Industrial science works towards what Ziman (2000:78-79) calls PLACE:

  • Proprietary – the knowledge is not made public (or at least as little as necessary is made public),
  • Local – it is focused on local technical problems rather than on increasing general understanding,
  • Authoritarian – Industrial researchers act within a hierarchy and must work to please senior management, in other words, it is not serendipitous,
  • Commissioned – it is undertaken to achieve practical goals rather than to just improve knowledge, and
  • Expert – industrial researchers are employed as expert problem solvers, rather than for their personal creativity and writing or teaching skills.

 

Ziman argues that when universities undertake contract research for industry, they somehow cross the boundaries between these two approaches to research.
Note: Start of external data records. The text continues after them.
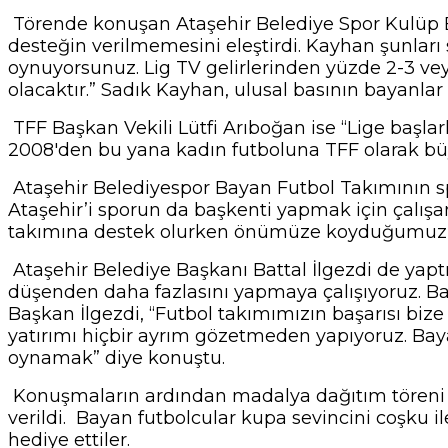
Törende konuşan Ataşehir Belediye Spor Kulüp B
desteğin verilmemesini eleştirdi. Kayhan şunları
oynuyorsunuz. Lig TV gelirlerinden yüzde 2-3 ve
olacaktır.” Sadık Kayhan, ulusal basının bayanlar 
TFF Başkan Vekili Lütfi Arıboğan ise “Lige başlar
2008'den bu yana kadın futboluna TFF olarak büyü
Ataşehir Belediyespor Bayan Futbol Takımının s
Ataşehir’i sporun da başkenti yapmak için çalış
takımına destek olurken önümüze koyduğumuz he
Ataşehir Belediye Başkanı Battal İlgezdi de yap
düşenden daha fazlasını yapmaya çalışıyoruz. Bay
Başkan İlgezdi, “Futbol takımımızın başarısı bize 
yatırımı hiçbir ayrım gözetmeden yapıyoruz. Baya
oynamak” diye konuştu.
Konuşmaların ardından madalya dağıtım töreni g
verildi. Bayan futbolcular kupa sevincini coşku 
hediye ettiler.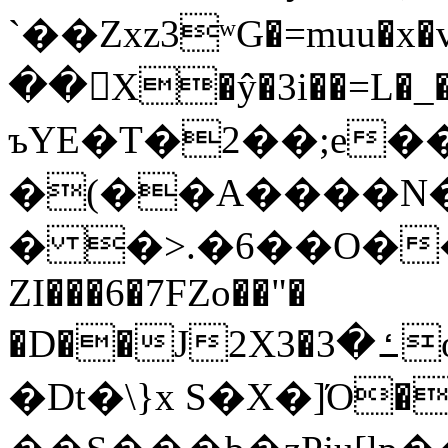
`��Zxz3ʷG�=muu�
��񛆻X�ŷ�3i��=L�
ъYE�T�2��;e�
�(��A����
� �>.�6��O��
ZI���6�7FZo��"�
�D��J2X3�ߑ�3o�|aak�q�@����]�K���w���r;�
�Dt�\}x S�X�]Ό�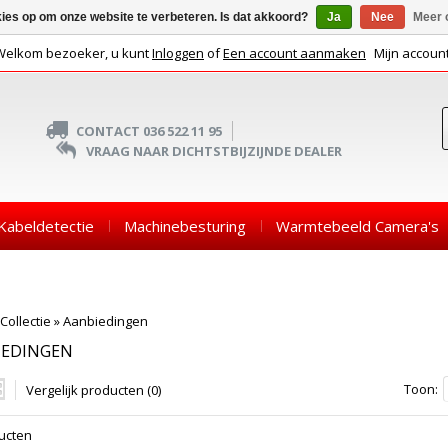
kies op om onze website te verbeteren. Is dat akkoord?
Ja
Nee
Meer 
Welkom bezoeker, u kunt
Inloggen
of
Een account aanmaken
Mijn accoun
CONTACT 036 522 11 95
VRAAG NAAR DICHTSTBIJZIJNDE DEALER
Kabeldetectie
Machinebesturing
Warmtebeeld Camera's
Collectie
»
Aanbiedingen
IEDINGEN
Toon:
Vergelijk producten (0)
ucten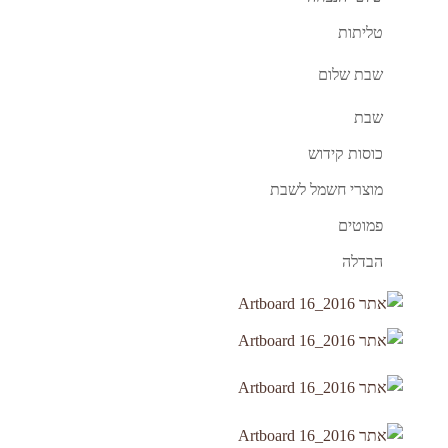
טליתות
שבת שלום
שבת
כוסות קידוש
מוצרי חשמל לשבת
פמוטים
הבדלה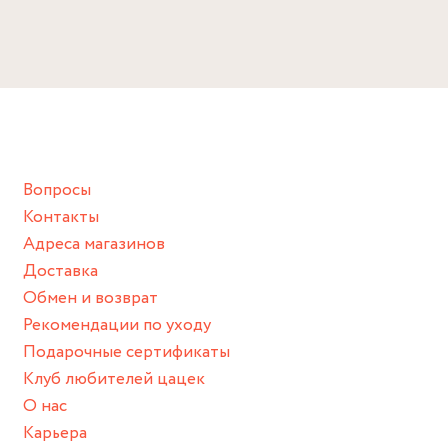
Размер
Избегайте прямого контакта с водой, парфюмом,
Длина: 38 см
кремом, лосьоном или любым химическим продуктом.
Снимайте ваше украшение перед купанием (и в море, и в
ванной :), баней и любимыми активностями, которые
подразумевают под собой контакт с химическими или
грубыми продуктами (например, гантели или любой
Вопросы
спортивный инвентарь).
Контакты
Храните изделие в сухом месте.
Адреса магазинов
Для надежного хранения мы доставляем все изделия в
Доставка
нашей фирменной коробке или упаковке бренда.
Обмен и возврат
Пожалуйста, используйте эту упаковку для хранения,
Рекомендации по уходу
пока не носите украшение на себе.
Подарочные сертификаты
Клуб любителей цацек
О нас
Карьера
For instance, industry is more interested in solving a specific technological challenge and would prefer that senior researchers work on a problem. In the last 50 years it has increasingly become necessary for universities to raise 3rd stream income, so it a universally accepted practice that universities undertake research for and in cooperation with industry.  However, a university must prioritise the development of interns and junior researchers (and achieve other social goals). Furthermore, industry may not be interested in registering a patent (immediately), otherwise their secrets gets shared with the whole world. Academic researchers on the other hand, are expected to deliver publications when they cannot deliver patents or licenses, thus there is another conflict of their objectives. Perhaps a last comment is that universities are under pressure to solve social problems that are deemed “relevant” by prevailing political pressures, while industry prefer to solve problems that are immediate, relevant and that may even be in contrast with the desires of the prevailing political and social debates. Practically this means that at the moment industry may need to automate to remain competitive, thus incurring job losses, while government and the society may be demanding job creation for people with little or no technical education.

 

Universities must understand this tension, and must operate within and between different modes of conducting research. Current legislation perhaps assumes one standard approach to university research, that always results in something that can be published and or patented (licensed), and it further assumes that the value (and cost) or research is known at the time of start of the research or after completion. Practical experience indicates that this is not always the case. Sometimes the value of research only becomes apparent when it faces market forces.

 

Sources:

ZIMAN, J.M. 2000.  Real Science: what it is, and what it means. Cambridge: Cambridge University Press.

 ZIMAN, J.M. 2003.  Technological Innovation as an Evolutionary Process. Cambridge Cambridge University Press.